Leitor e vendedor sistemático das ideias do escritor moçambicano Mia Couto, lembro de uma profética frase do autor: o bom do caminho é haver volta. Pois é o que estamos experimentando no Brasil pós-Bolsonaro, mito para uma minoria destemperada e fraude para a maioria esperançosa. Sem entrar no mérito e considerando as voltas do mundo, o que se vê é que os garantistas e punitivistas viraram vidraça. O tempo assumiu a posse da razão muito mais rápido do que imaginavam gregos, bolsonaristas, troianos, petistas e até aprendizes de terroristas. Os ventos mudaram e começaram a soprar contra aqueles que há quatro anos juravam que a mamata havia acabado.

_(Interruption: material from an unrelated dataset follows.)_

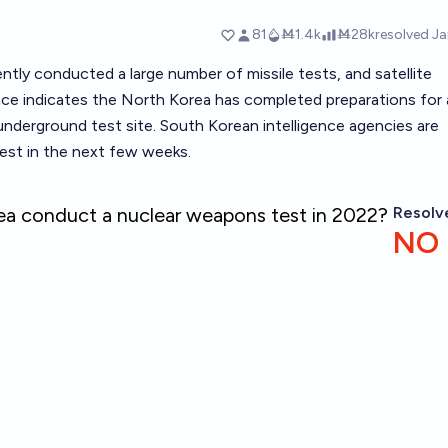
tly conducted a large number of missile tests, and satellite
ence indicates the North Korea has completed preparations for 
 underground test site. South Korean intelligence agencies are
test in the next few weeks.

O tema é recorrente, mas permanecerá palpitante até que os falsos profetas estejam devidamente recolhidos. É a crônica anunciada de um governante que nunca soube conjugar o verbo governar. Por isso, poucos acreditavam na retórica do presidente que deixou o país à beira do caos. Eleitor sem traumas ou sonhos ideológicos, desde jovem voto pelo bem do Brasil. Daí, a razão de minha ojeriza ao radicalismo da direita controlada pela seita bolsonarista, cuja determinação obscena sempre foi a destruição da Pátria que tanto dizem amar.
A prova foi a barbárie do fatídico e inesquecível domingo, 8 de janeiro, quando os “patriotas” literalmente defecaram nos símbolos mais caros da República. Trágico não fosse cômico, nada de estranho para uma turba que há quatro anos ejacula na gravata ao, deliberadamente, borrar e macular a imagem interna e externa do país. Lamentável perceber que o fim de um presidente que odiou ostensivamente é ser odiado e esculhambado publicamente. Não acredito no fim da direita mais conservadora.
No entanto, difícil imaginar que Bolsonaro consiga manter os anéis e os dedos após o vampirismo dos vândalos golpistas que ele mesmo criou. Além de um tiro nos dois pés, a destruição na Praça dos Três Poderes ainda deve gerar resultados rocambolescos. O principal deles parece estar estabelecido: o fim da era Jair Messias Bolsonaro. Depois de ficar sem a cadeira que acreditou perpétua, corre o risco de perder a história para tentar manter a “vida”. O mínimo que pode lhe sobrar é a inelegibilidade. O máximo, o esquecimento do eleitor que, assim como o Exército nacional, uma dia achou que era seu.
Para sorte do Brasil e dos brasileiros, o despreparo do ex-presidente é hereditário. Seus seguidores são tão como, isto é, tão despreparados que parecem não ter pensado que estavam quebrando bens que também são seus. Depredaram o Planalto, o Congresso e o Supremo, mas deixaram mais do que rastros. Produziram provas contra si e, assim como as dez digitais de Jair Messias, deixaram seus DNAs cravados no Di Cavalcanti esfaqueado, no Portinari sujo de bosta, nas armas surrupiadas da Presidência e no roubo de peças raras dos poderes.
Vandalizaram, surrupiaram, golpearam, mas não conseguiram calar a voz do povo, tampouco minar a democracia. As instituições continuam funcionando e, para o ódio dos terroristas, Luiz Inácio é o presidente da República até dezembro de 2026. Se nada mudar, talvez até 2030. Em menos de dez dias no cargo, Lula venceu o golpe de Estado e agora, depois de uma troca de generais, parece ter assumido, de fato e de direito, o posto de comandante supremo das Forças Armadas. Depois do gol, é só correr para o abraço.